◆ **THE REQUEST**: Can you copy the records below word for word, from their start through the line that contains "3: (62, 124)", with both ends included and the pictures left out?

(Stored data)

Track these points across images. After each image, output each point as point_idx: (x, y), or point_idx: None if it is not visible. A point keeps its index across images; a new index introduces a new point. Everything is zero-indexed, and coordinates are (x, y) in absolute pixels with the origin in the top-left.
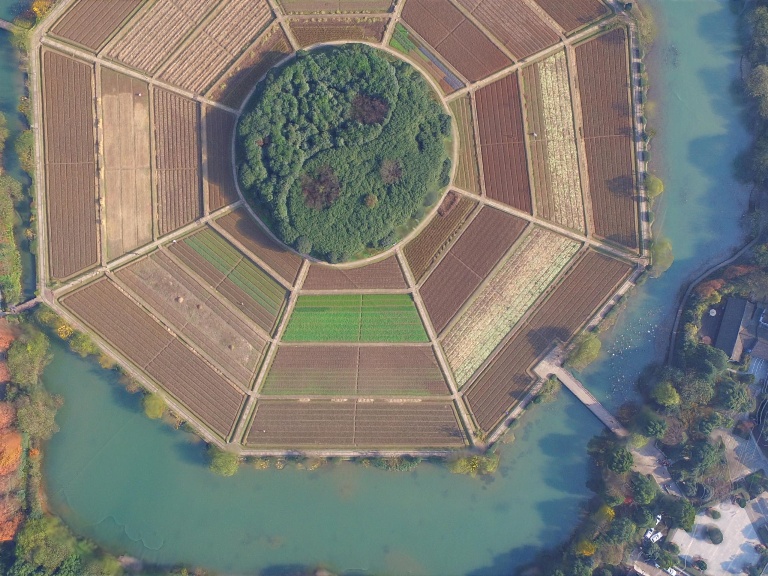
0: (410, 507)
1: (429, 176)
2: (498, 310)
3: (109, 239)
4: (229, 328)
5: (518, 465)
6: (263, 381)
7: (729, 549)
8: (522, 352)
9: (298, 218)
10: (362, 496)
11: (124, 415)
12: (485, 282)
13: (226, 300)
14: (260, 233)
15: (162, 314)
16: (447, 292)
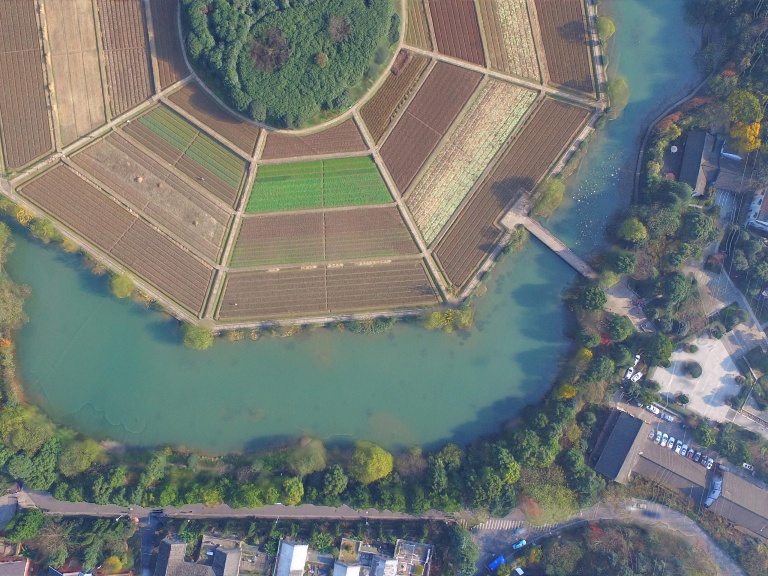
0: (389, 369)
1: (378, 30)
2: (460, 165)
3: (62, 124)
4: (191, 204)
5: (493, 318)
6: (230, 254)
7: (710, 383)
8: (488, 205)
9: (249, 83)
10: (340, 362)
11: (93, 300)
12: (445, 138)
13: (186, 176)
14: (214, 106)
15: (122, 195)
16: (407, 151)
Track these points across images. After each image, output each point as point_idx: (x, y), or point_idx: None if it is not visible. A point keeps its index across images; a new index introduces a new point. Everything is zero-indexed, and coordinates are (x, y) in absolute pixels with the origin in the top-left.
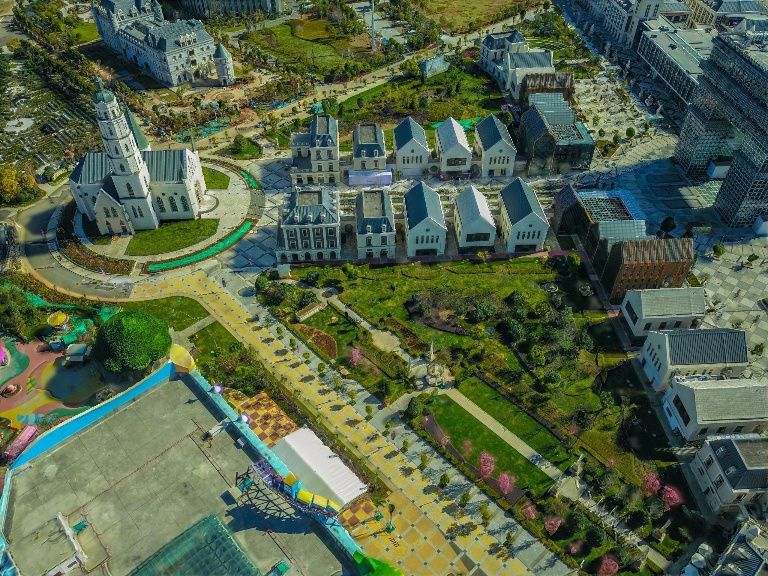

◆ **ANSWER TO THE EXERCISE**:
Track these points across images. After each image, output each point as point_idx: (x, y), or point_idx: None if it is not visible. A point keeps its index across images; a new index introduces a new point. Everything is zero-indexed, and coordinates are (x, y) in absolute pixels with the origin in the top-left.
0: (410, 507)
1: (429, 176)
2: (498, 310)
3: (109, 239)
4: (229, 328)
5: (518, 465)
6: (263, 381)
7: (729, 549)
8: (522, 352)
9: (298, 218)
10: (362, 496)
11: (124, 415)
12: (485, 282)
13: (226, 300)
14: (260, 233)
15: (162, 314)
16: (447, 292)
0: (389, 369)
1: (378, 30)
2: (460, 165)
3: (62, 124)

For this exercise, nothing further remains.